Мерно гудели бортики, принимая на себя мощь поднебесных ветров. Они были односторонние для экономии: пропускали только «туда». Следующие несколько минут Кайнорт строчил заявления. Эта сделка была едва ли надёжнее мыльного пузыря. Альда требовала плату вперёд, не давая никаких гарантий. А если даже и не лгала, то сама полагалась на бог весть какого информатора. Но в чём она была права, так это в отношении Кайнорта к репутации. Он отказывался от недоброго имени, денег, без которых прекрасно обходился два года, да от себя самого с потрохами. Взамен шанса найти сына.

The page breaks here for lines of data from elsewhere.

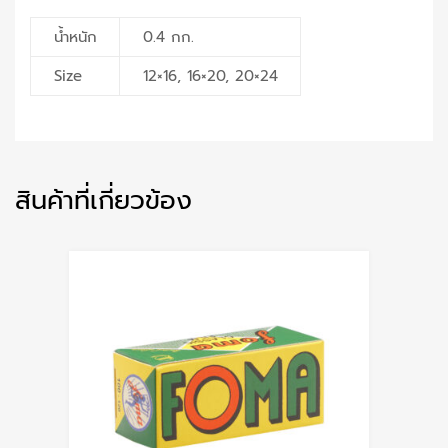
น้ำหนัก
0.4 กก.
Size
12×16, 16×20, 20×24
สินค้าที่เกี่ยวข้อง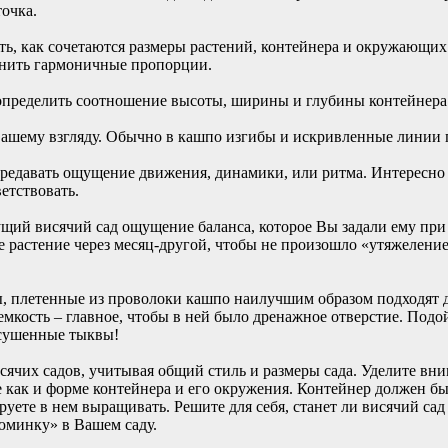
точка.
, как сочетаются размеры растений, контейнера и окружающих и
ранить гармоничные пропорции.
определить соотношение высоты, ширины и глубины контейнера
Вашему взгляду. Обычно в кашпо изгибы и искривленные линии
редавать ощущение движения, динамики, или ритма. Интересно 
етствовать.
ущий висячий сад ощущение баланса, которое Вы задали ему пр
ое растение через месяц-другой, чтобы не произошло «утяжелен
ы, плетенные из проволоки кашпо наилучшим образом подходят 
мкость – главное, чтобы в ней было дренажное отверстие. Подо
ысушенные тыквы!
сячих садов, учитывая общий стиль и размеры сада. Уделите вн
 как и форме контейнера и его окружения. Контейнер должен б
уете в нем выращивать. Решите для себя, станет ли висячий са
зюминку» в Вашем саду.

Получив адрес, Бритц направился было к лифту, но опять услышал рыдания. Что-то не дало просто пройти мимо. Шчер сидел слишком близко к краю над багровыми облаками. Он заметил Кайнорта и встал рывком:
– Не смейте или прыгну! Я не вернусь туда. Шваммляйтер заметил, что меня нет, и бил с брелока током, пока батарейка не села. Или, может, руки у него отсохли. А мне уже всё равно.
– Вижу, Вы опытный шантажист, раз пугаете эзера самоубийством.
– Тогда буду драться. Что, страшно теперь, дрищ?
– Страшно – это дослужиться до обергаупткребса галет-бюро вашего, – ответил Бритц.
Шчер сжимал и разжимал кулаки, пока не убедился, что эзер не собирается хватать его сию секунду и волочь назад в цех. Он провёл ладонями по опухшему от слёз лицу, по шее, на которой не осталось живого места, и посмотрел вниз.
– Не замечал, как красива Миргиза, пока вы её не отобрали. Уж лучше бы сожгли, ей-ей. А раньше я был тут владельцем: да, это был мой небоскрёб и мой завод. Я жизнь на него положил! Это я ходил в блестящем костюме.
– Угадаю, вы здесь не мусор по консервам закатывали.
– Мы делали детское питание, – возмутился шчер. – Высококлассные заменители молока, укрепляющие смеси для недоношенных. Гипоаллергенные кашки. Кашки! А теперь! Если бы только мусор! Если бы!.. Они заключили два контракта. Не один. Одними очистками не добиться нужного баланса белков и жиров.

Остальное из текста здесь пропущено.